Noch eine kleine Bemerkung: Die Konjunktur des Wortes "postfaktisch" ist einigermaßen peinlich. Es ist doch nichts Neues daran, dass in der politischen und öffentlichen Sphäre sich widersprechende Behauptungen miteinander streiten, und dass von diesen viele unwahr sind, sei es aus Lüge, sei es durch Unwissenheit oder aus "mauvaise foi".  Die Lügen werden bunt durcheinander von einzelnen, Gruppen, Parteien oder Regierungen vorgetragen.  Es lohnt sich, nach besonderen neuen Eigenschaften des gerade erstarkenden Rechtspopulismus zu suchen; das Verhältnis zur Wahrheit ist keine davon.   Und wer behauptet, wir hätten jetzt auf einmal ein postfaktisches Zeitalter, tja, der spricht die Wahrheit nicht, denn wir hatten es immer schon.

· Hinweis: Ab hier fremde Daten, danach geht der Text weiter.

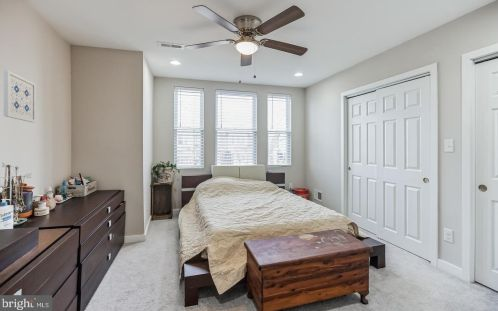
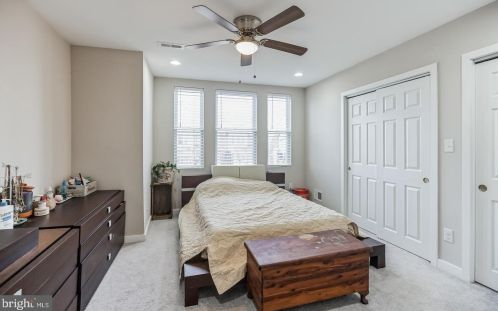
- wall art [3,69,37,123]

Nachtrag zum Nachtrag, im Juni 2017

Vorübergehend sind die Abschiebungen nach Afghanistan ausgesetzt, es ging nämlich eine Bombe in der Nähe der deutschen Botschaft hoch. Als Erklärung für die vorübergehende Aussetzung wird natürlich nicht das Leben, bzw. die Sicherheitslage in Afghanistan herangezogen, sondern die vorübergehend in ihrer Arbeit behinderte Botschaftsbürokratie. 

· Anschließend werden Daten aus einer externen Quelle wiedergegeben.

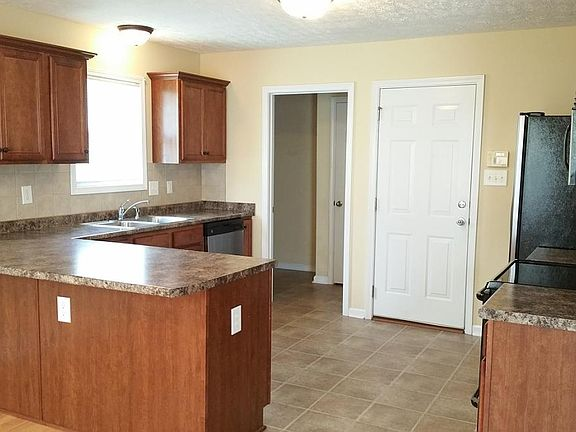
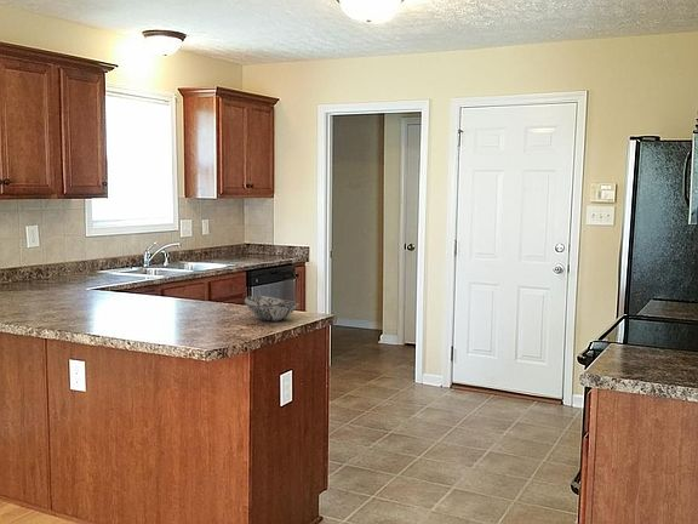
+ decorative bowl [244,295,301,323]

Schwer fällt es, nicht zu denken, die Aussetzung wolle vor allem vermeiden, dass die Bevölkerung die Abschiebungen und die ganzen Lügengeschichte über das auch dank "unserem" Einsatz wieder sicher gewordenen Afghanistan womöglich in Frage stellt. Die afghanischen Anschläge schaffen es für gewöhnlich nicht bis zur bewussten Wahrnehmung durchs deutsche Publikum. Sobald es aber bei der deutschen Botschaft rumst, werden die Ohren aufgestellt. Jetzt könnten die unangenehmen Fragen von unserer leider lammfrommen Presse gestellt worden. Also wird vorübergehend nicht abgeschoben, bis so viel Gras über die Sache gewachsen ist, dass nach der Abschieberei wieder kein Hahn mehr kräht.